A massive European Union regulation going into effect next May could deliver an unexpected benefit on the other side of the Atlantic: letting you take your data from social networks that today don’t let you download what you uploaded — then move it to another network.

This “data portability” mandate is one of many key provisions in the EU’s upcoming General Data Protection Regulation, the product of a privacy-policy effort that began in 2012. And it’s also the one most likely to benefit you, even if you never cross the pond.

Data portability is good but often absent

Privacy rules traditionally stop a company from giving your data to others. But Article 20 of the GDPR’s roughly 54,000-word text says nothing about that. Instead, it requires that a company you’ve uploaded your data to give it back to you “in a structured, commonly used and machine-readable format” — that is, one that you could then move to a competing service. Other provisions require the original company to delete your old data on request.

In other words, data portability promotes privacy by removing an obstacle keeping you from taking your content and business elsewhere. It makes your contributions to a social network your property, not their hostage.

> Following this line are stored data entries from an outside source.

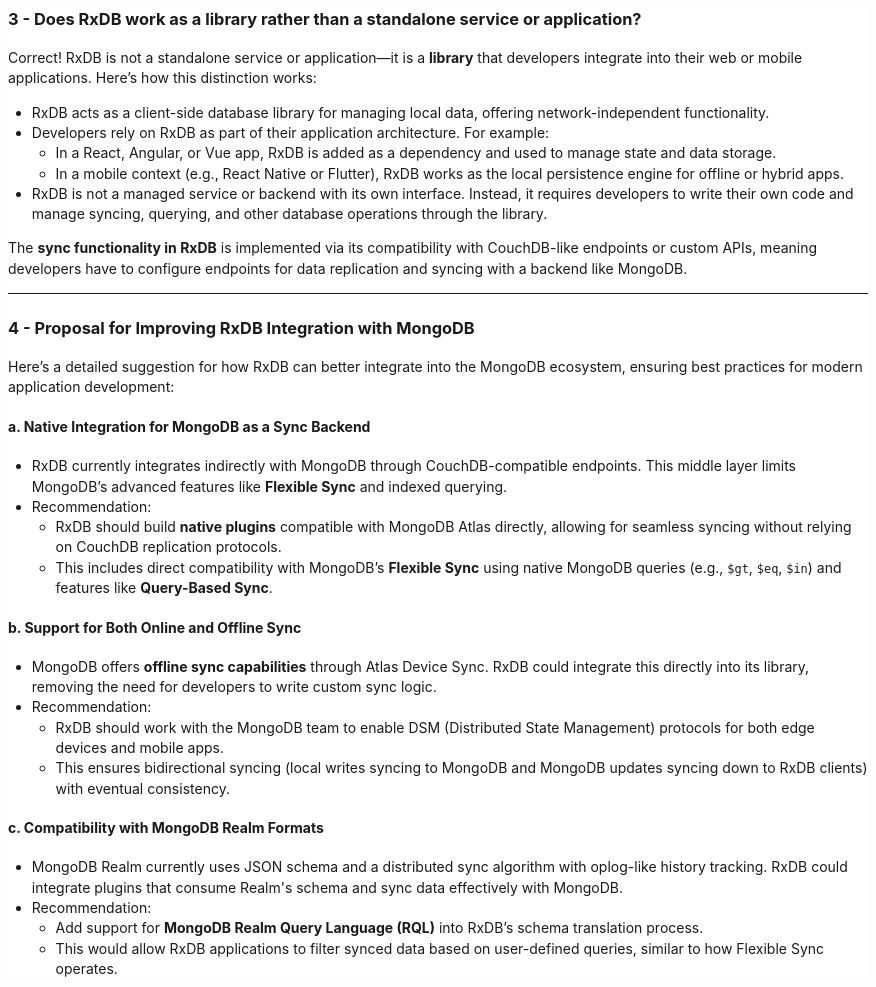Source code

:
### **3 - Does RxDB work as a library rather than a standalone service or application?**

Correct! RxDB is not a standalone service or application—it is a **library** that developers integrate into their web or mobile applications. Here’s how this distinction works:
- RxDB acts as a client-side database library for managing local data, offering network-independent functionality.
- Developers rely on RxDB as part of their application architecture. For example:
  - In a React, Angular, or Vue app, RxDB is added as a dependency and used to manage state and data storage.
  - In a mobile context (e.g., React Native or Flutter), RxDB works as the local persistence engine for offline or hybrid apps.
- RxDB is not a managed service or backend with its own interface. Instead, it requires developers to write their own code and manage syncing, querying, and other database operations through the library.

The **sync functionality in RxDB** is implemented via its compatibility with CouchDB-like endpoints or custom APIs, meaning developers have to configure endpoints for data replication and syncing with a backend like MongoDB.

---

### **4 - Proposal for Improving RxDB Integration with MongoDB**

Here’s a detailed suggestion for how RxDB can better integrate into the MongoDB ecosystem, ensuring best practices for modern application development:

#### **a. Native Integration for MongoDB as a Sync Backend**
- RxDB currently integrates indirectly with MongoDB through CouchDB-compatible endpoints. This middle layer limits MongoDB’s advanced features like **Flexible Sync** and indexed querying.
- Recommendation:
  - RxDB should build **native plugins** compatible with MongoDB Atlas directly, allowing for seamless syncing without relying on CouchDB replication protocols.
  - This includes direct compatibility with MongoDB’s **Flexible Sync** using native MongoDB queries (e.g., `$gt`, `$eq`, `$in`) and features like **Query-Based Sync**.

#### **b. Support for Both Online and Offline Sync**
- MongoDB offers **offline sync capabilities** through Atlas Device Sync. RxDB could integrate this directly into its library, removing the need for developers to write custom sync logic.
- Recommendation:
  - RxDB should work with the MongoDB team to enable DSM (Distributed State Management) protocols for both edge devices and mobile apps.
  - This ensures bidirectional syncing (local writes syncing to MongoDB and MongoDB updates syncing down to RxDB clients) with eventual consistency.

#### **c. Compatibility with MongoDB Realm Formats**
- MongoDB Realm currently uses JSON schema and a distributed sync algorithm with oplog-like history tracking. RxDB could integrate plugins that consume Realm's schema and sync data effectively with MongoDB.
- Recommendation:
  - Add support for **MongoDB Realm Query Language (RQL)** into RxDB’s schema translation process.
  - This would allow RxDB applications to filter synced data based on user-defined queries, similar to how Flexible Sync operates.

But this customer-friendly feature has seen uneven adoption since Google (GOOG, GOOGL) began adding data-portability options a decade ago and made “data liberation” (the ability to completely erase your information from a service) a formal goal in 2009.

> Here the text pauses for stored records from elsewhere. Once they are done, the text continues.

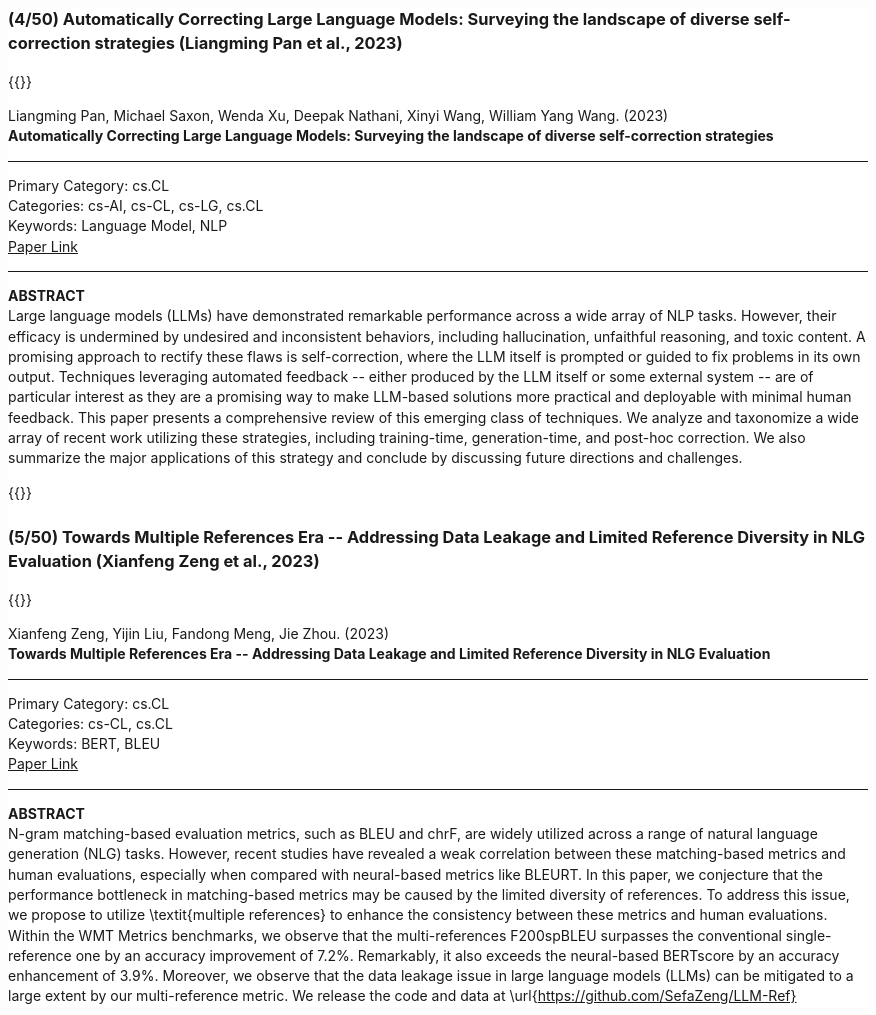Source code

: 
### (4/50) Automatically Correcting Large Language Models: Surveying the landscape of diverse self-correction strategies (Liangming Pan et al., 2023)

{{<citation>}}

Liangming Pan, Michael Saxon, Wenda Xu, Deepak Nathani, Xinyi Wang, William Yang Wang. (2023)  
**Automatically Correcting Large Language Models: Surveying the landscape of diverse self-correction strategies**  

---
Primary Category: cs.CL  
Categories: cs-AI, cs-CL, cs-LG, cs.CL  
Keywords: Language Model, NLP  
[Paper Link](http://arxiv.org/abs/2308.03188v1)  

---


**ABSTRACT**  
Large language models (LLMs) have demonstrated remarkable performance across a wide array of NLP tasks. However, their efficacy is undermined by undesired and inconsistent behaviors, including hallucination, unfaithful reasoning, and toxic content. A promising approach to rectify these flaws is self-correction, where the LLM itself is prompted or guided to fix problems in its own output. Techniques leveraging automated feedback -- either produced by the LLM itself or some external system -- are of particular interest as they are a promising way to make LLM-based solutions more practical and deployable with minimal human feedback. This paper presents a comprehensive review of this emerging class of techniques. We analyze and taxonomize a wide array of recent work utilizing these strategies, including training-time, generation-time, and post-hoc correction. We also summarize the major applications of this strategy and conclude by discussing future directions and challenges.

{{</citation>}}


### (5/50) Towards Multiple References Era -- Addressing Data Leakage and Limited Reference Diversity in NLG Evaluation (Xianfeng Zeng et al., 2023)

{{<citation>}}

Xianfeng Zeng, Yijin Liu, Fandong Meng, Jie Zhou. (2023)  
**Towards Multiple References Era -- Addressing Data Leakage and Limited Reference Diversity in NLG Evaluation**  

---
Primary Category: cs.CL  
Categories: cs-CL, cs.CL  
Keywords: BERT, BLEU  
[Paper Link](http://arxiv.org/abs/2308.03131v3)  

---


**ABSTRACT**  
N-gram matching-based evaluation metrics, such as BLEU and chrF, are widely utilized across a range of natural language generation (NLG) tasks. However, recent studies have revealed a weak correlation between these matching-based metrics and human evaluations, especially when compared with neural-based metrics like BLEURT. In this paper, we conjecture that the performance bottleneck in matching-based metrics may be caused by the limited diversity of references. To address this issue, we propose to utilize \textit{multiple references} to enhance the consistency between these metrics and human evaluations. Within the WMT Metrics benchmarks, we observe that the multi-references F200spBLEU surpasses the conventional single-reference one by an accuracy improvement of 7.2\%. Remarkably, it also exceeds the neural-based BERTscore by an accuracy enhancement of 3.9\%. Moreover, we observe that the data leakage issue in large language models (LLMs) can be mitigated to a large extent by our multi-reference metric. We release the code and data at \url{https://github.com/SefaZeng/LLM-Ref}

A year later Facebook (FB) added its own download-your-data feature, though Instagram, which is owned by Facebook, lacks a comparable export function. Twitter (TWTR), meanwhile, added an option to export an archive of your tweets in 2012.

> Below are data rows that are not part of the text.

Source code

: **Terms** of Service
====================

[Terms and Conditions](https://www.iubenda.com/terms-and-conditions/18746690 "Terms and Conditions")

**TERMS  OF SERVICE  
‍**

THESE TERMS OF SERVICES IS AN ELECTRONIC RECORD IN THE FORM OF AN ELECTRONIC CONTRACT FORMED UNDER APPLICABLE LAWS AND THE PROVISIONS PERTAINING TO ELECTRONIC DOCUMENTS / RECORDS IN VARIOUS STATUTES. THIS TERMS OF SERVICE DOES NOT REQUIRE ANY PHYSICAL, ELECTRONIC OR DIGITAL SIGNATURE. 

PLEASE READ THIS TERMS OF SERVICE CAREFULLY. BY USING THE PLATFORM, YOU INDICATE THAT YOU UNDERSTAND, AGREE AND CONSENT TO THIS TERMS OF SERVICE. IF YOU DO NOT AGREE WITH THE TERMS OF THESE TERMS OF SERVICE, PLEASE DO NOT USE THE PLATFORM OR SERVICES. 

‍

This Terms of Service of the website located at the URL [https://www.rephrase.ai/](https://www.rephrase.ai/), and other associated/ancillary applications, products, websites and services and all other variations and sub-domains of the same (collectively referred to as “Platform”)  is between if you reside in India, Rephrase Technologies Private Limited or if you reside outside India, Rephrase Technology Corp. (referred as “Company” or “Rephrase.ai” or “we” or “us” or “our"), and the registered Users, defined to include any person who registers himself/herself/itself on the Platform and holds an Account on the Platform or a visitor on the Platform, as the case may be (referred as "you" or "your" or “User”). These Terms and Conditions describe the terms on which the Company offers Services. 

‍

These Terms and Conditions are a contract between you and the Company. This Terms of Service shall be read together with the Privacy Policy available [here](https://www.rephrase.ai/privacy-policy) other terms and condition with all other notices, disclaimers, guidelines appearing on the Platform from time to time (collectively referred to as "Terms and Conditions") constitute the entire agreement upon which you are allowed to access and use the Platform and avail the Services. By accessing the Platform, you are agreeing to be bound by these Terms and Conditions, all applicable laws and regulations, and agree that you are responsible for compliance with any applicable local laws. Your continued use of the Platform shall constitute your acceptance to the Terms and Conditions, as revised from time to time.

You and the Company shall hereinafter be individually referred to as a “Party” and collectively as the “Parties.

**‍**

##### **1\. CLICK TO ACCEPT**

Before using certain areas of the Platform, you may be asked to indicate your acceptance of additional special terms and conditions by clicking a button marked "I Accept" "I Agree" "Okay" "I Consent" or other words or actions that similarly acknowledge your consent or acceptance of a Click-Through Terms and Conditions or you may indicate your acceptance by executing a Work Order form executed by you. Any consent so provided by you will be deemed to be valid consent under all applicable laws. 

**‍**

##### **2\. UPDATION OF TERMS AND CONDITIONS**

Verizon-owned Oath’s (VZ) Flickr photo-sharing site lets you download archives of albums but not of all them at once, while the Tumblr blogging service has no export option. (Verizon is Yahoo Finance’s parent company.)

Data portability and its absence have barely figured into Washington’s policy discussions, although the Obama White House did implement data-download standards at some government sites.

Enter the EU

The GDPR’s data-portability rules, however, apply to any company dealing with the data of EU residents, not just firms based in the EU. And violations of those rules can result in fines of €20 million or 4% of a company’s worldwide annual revenue, whichever is higher.

“This new portability requirement will start to level the competitive playing field amongst social media networks,” predicted Angela Saverice-Rohan, privacy leader for the Americas at Ernst & Young, LLP. “It will presumably force enhanced services for consumers and privacy policies/data usage practices that reflect what users really want, lest they exercise their newfound ability to walk away with all of their data.”